Штирлиц погладил Кэт по щеке и спросил:
— Ты поиграешь нам что-нибудь?
Кэт села к роялю и, перебрав ноты, открыла Баха. Штирлиц отошел к окну и тихо спросил Эрвина:
— Ты проверял, они тебе не всадили какую-нибудь штуку в отдушину?
— Я проверял. По-моему, ничего нет. А что?
— Ничего. Все в порядке. Просто для страховки.
— Твои братья в СД уже изобрели новую гадость?
— А черт их знает. Наверное. Человечество больше всего любит чужие тайны.
— Ну? — спросил Эрвин. — Что?
Штирлиц хмыкнул и покачал головой.
— Понимаешь, — медленно заговорил он, — я получил задание... — Он снова хмыкнул. — Мне следует выяснить, кто из высших бонз собирается выйти на сепаратные переговоры с Западом... Они имеют в виду гитлеровское руководство, не ниже. Как тебе задача, а? Веселая? Там, видимо, считают, что если я не провалился за эти двадцать лет, — значит, я всесилен. Неплохо бы мне стать заместителем Гиммлера. Или вообще пробиться в фюреры. Хайль Штирлиц, а? Я становлюсь брюзгой, ты замечаешь?
— Тебе это идет, — ответил Эрвин.
— Как ты думаешь рожать, малыш? — спросил Штирлиц, когда Кэт перестала играть.
— По-моему, нового способа еще не изобрели, — ответила женщина.
— Я говорил позавчера с одним врачом-гинекологом... Я не хочу вас пугать, ребята... — Он подошел поближе к Кэт и попросил: — Играй, малыш, играй.
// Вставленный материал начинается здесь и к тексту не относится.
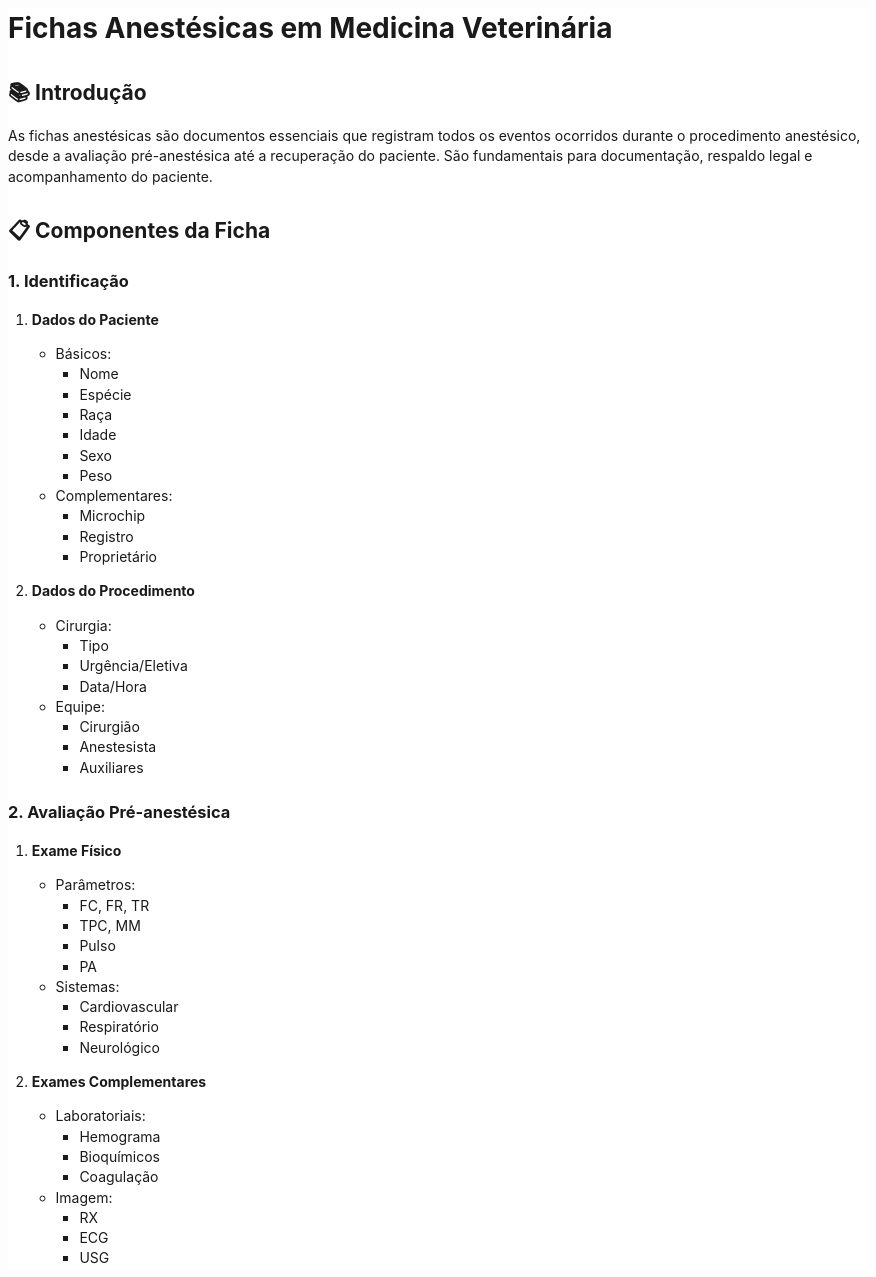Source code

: # Fichas Anestésicas em Medicina Veterinária

## 📚 Introdução

As fichas anestésicas são documentos essenciais que registram todos os eventos ocorridos durante o procedimento anestésico, desde a avaliação pré-anestésica até a recuperação do paciente. São fundamentais para documentação, respaldo legal e acompanhamento do paciente.

## 📋 Componentes da Ficha

### 1. Identificação
1. **Dados do Paciente**
   - Básicos:
     * Nome
     * Espécie
     * Raça
     * Idade
     * Sexo
     * Peso
   - Complementares:
     * Microchip
     * Registro
     * Proprietário

2. **Dados do Procedimento**
   - Cirurgia:
     * Tipo
     * Urgência/Eletiva
     * Data/Hora
   - Equipe:
     * Cirurgião
     * Anestesista
     * Auxiliares

### 2. Avaliação Pré-anestésica
1. **Exame Físico**
   - Parâmetros:
     * FC, FR, TR
     * TPC, MM
     * Pulso
     * PA
   - Sistemas:
     * Cardiovascular
     * Respiratório
     * Neurológico

2. **Exames Complementares**
   - Laboratoriais:
     * Hemograma
     * Bioquímicos
     * Coagulação
   - Imagem:
     * RX
     * ECG
     * USG
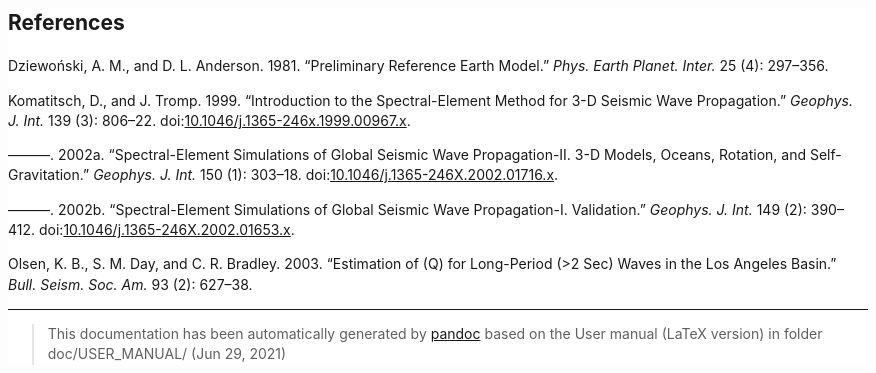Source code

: References
----------

Dziewoński, A. M., and D. L. Anderson. 1981. “Preliminary Reference Earth Model.” *Phys. Earth Planet. Inter.* 25 (4): 297–356.

Komatitsch, D., and J. Tromp. 1999. “Introduction to the Spectral-Element Method for 3-D Seismic Wave Propagation.” *Geophys. J. Int.* 139 (3): 806–22. doi:[10.1046/j.1365-246x.1999.00967.x](http://dx.doi.org/10.1046/j.1365-246x.1999.00967.x).

———. 2002a. “Spectral-Element Simulations of Global Seismic Wave Propagation-II. 3-D Models, Oceans, Rotation, and Self-Gravitation.” *Geophys. J. Int.* 150 (1): 303–18. doi:[10.1046/j.1365-246X.2002.01716.x](http://dx.doi.org/10.1046/j.1365-246X.2002.01716.x).

———. 2002b. “Spectral-Element Simulations of Global Seismic Wave Propagation-I. Validation.” *Geophys. J. Int.* 149 (2): 390–412. doi:[10.1046/j.1365-246X.2002.01653.x](http://dx.doi.org/10.1046/j.1365-246X.2002.01653.x).

Olsen, K. B., S. M. Day, and C. R. Bradley. 2003. “Estimation of \(Q\) for Long-Period (\>2 Sec) Waves in the Los Angeles Basin.” *Bull. Seism. Soc. Am.* 93 (2): 627–38.

-----
> This documentation has been automatically generated by [pandoc](http://www.pandoc.org)
> based on the User manual (LaTeX version) in folder doc/USER_MANUAL/
> (Jun 29, 2021)

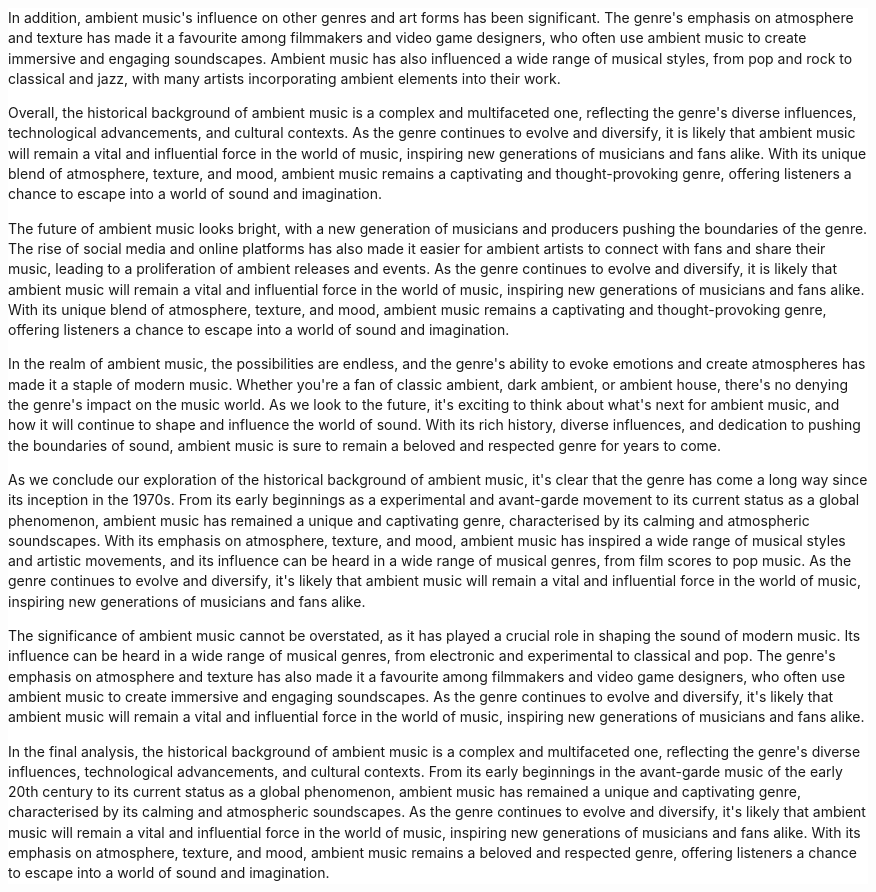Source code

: In addition, ambient music's influence on other genres and art forms has been significant. The genre's emphasis on atmosphere and texture has made it a favourite among filmmakers and video game designers, who often use ambient music to create immersive and engaging soundscapes. Ambient music has also influenced a wide range of musical styles, from pop and rock to classical and jazz, with many artists incorporating ambient elements into their work.

Overall, the historical background of ambient music is a complex and multifaceted one, reflecting the genre's diverse influences, technological advancements, and cultural contexts. As the genre continues to evolve and diversify, it is likely that ambient music will remain a vital and influential force in the world of music, inspiring new generations of musicians and fans alike. With its unique blend of atmosphere, texture, and mood, ambient music remains a captivating and thought-provoking genre, offering listeners a chance to escape into a world of sound and imagination. 

The future of ambient music looks bright, with a new generation of musicians and producers pushing the boundaries of the genre. The rise of social media and online platforms has also made it easier for ambient artists to connect with fans and share their music, leading to a proliferation of ambient releases and events. As the genre continues to evolve and diversify, it is likely that ambient music will remain a vital and influential force in the world of music, inspiring new generations of musicians and fans alike. With its unique blend of atmosphere, texture, and mood, ambient music remains a captivating and thought-provoking genre, offering listeners a chance to escape into a world of sound and imagination. 

In the realm of ambient music, the possibilities are endless, and the genre's ability to evoke emotions and create atmospheres has made it a staple of modern music. Whether you're a fan of classic ambient, dark ambient, or ambient house, there's no denying the genre's impact on the music world. As we look to the future, it's exciting to think about what's next for ambient music, and how it will continue to shape and influence the world of sound. With its rich history, diverse influences, and dedication to pushing the boundaries of sound, ambient music is sure to remain a beloved and respected genre for years to come. 

As we conclude our exploration of the historical background of ambient music, it's clear that the genre has come a long way since its inception in the 1970s. From its early beginnings as a experimental and avant-garde movement to its current status as a global phenomenon, ambient music has remained a unique and captivating genre, characterised by its calming and atmospheric soundscapes. With its emphasis on atmosphere, texture, and mood, ambient music has inspired a wide range of musical styles and artistic movements, and its influence can be heard in a wide range of musical genres, from film scores to pop music. As the genre continues to evolve and diversify, it's likely that ambient music will remain a vital and influential force in the world of music, inspiring new generations of musicians and fans alike. 

The significance of ambient music cannot be overstated, as it has played a crucial role in shaping the sound of modern music. Its influence can be heard in a wide range of musical genres, from electronic and experimental to classical and pop. The genre's emphasis on atmosphere and texture has also made it a favourite among filmmakers and video game designers, who often use ambient music to create immersive and engaging soundscapes. As the genre continues to evolve and diversify, it's likely that ambient music will remain a vital and influential force in the world of music, inspiring new generations of musicians and fans alike. 

In the final analysis, the historical background of ambient music is a complex and multifaceted one, reflecting the genre's diverse influences, technological advancements, and cultural contexts. From its early beginnings in the avant-garde music of the early 20th century to its current status as a global phenomenon, ambient music has remained a unique and captivating genre, characterised by its calming and atmospheric soundscapes. As the genre continues to evolve and diversify, it's likely that ambient music will remain a vital and influential force in the world of music, inspiring new generations of musicians and fans alike. With its emphasis on atmosphere, texture, and mood, ambient music remains a beloved and respected genre, offering listeners a chance to escape into a world of sound and imagination.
Я не хочу вас пугать, хотя сам здорово испугался. Этот старый доктор сказал мне, что во время родов он может определить происхождение любой женщины.
— Я не понимаю, — сказал Эрвин.
Кэт оборвала музыку.
— Играй, малыш, играй, — попросил Штирлиц, — и не пугайся. Сначала выслушай, а после станем думать, как вылезать из каши. Понимаешь, женщины-то кричат во время родов.
— Спасибо, — улыбнулась Кэт, — а я думала, они поют песенки.
Штирлиц покачал головой, вздохнул.
— Понимаешь, малыш, они кричат на родном языке. На диалекте той местности, где родились. Значит, ты будешь кричать «мама» по-рязански...
Кэт продолжала играть, но Штирлиц увидел, как глаза ее — вдруг сразу — набухли слезами.
— Что станем делать? — спросил Эрвин.
— А если отправить вас в Швецию? Я, пожалуй, смогу это сделать.
— И останешься без последней связи? — спросила Кэт.
— Здесь буду я, — сказал Эрвин.
Штирлиц отрицательно покачал головой.
— Одну тебя не выпустят. Только если вместе с ним: он, как инвалид войны, нуждается в лечении в санатории, есть приглашение от немецких родственников из Стокгольма... Одну тебя не пустят. Ведь его дядя у нас числится шведским нацистом, а не твой...
— Мы останемся здесь, — сказала Кэт. — Ничего. Я стану кричать по-немецки.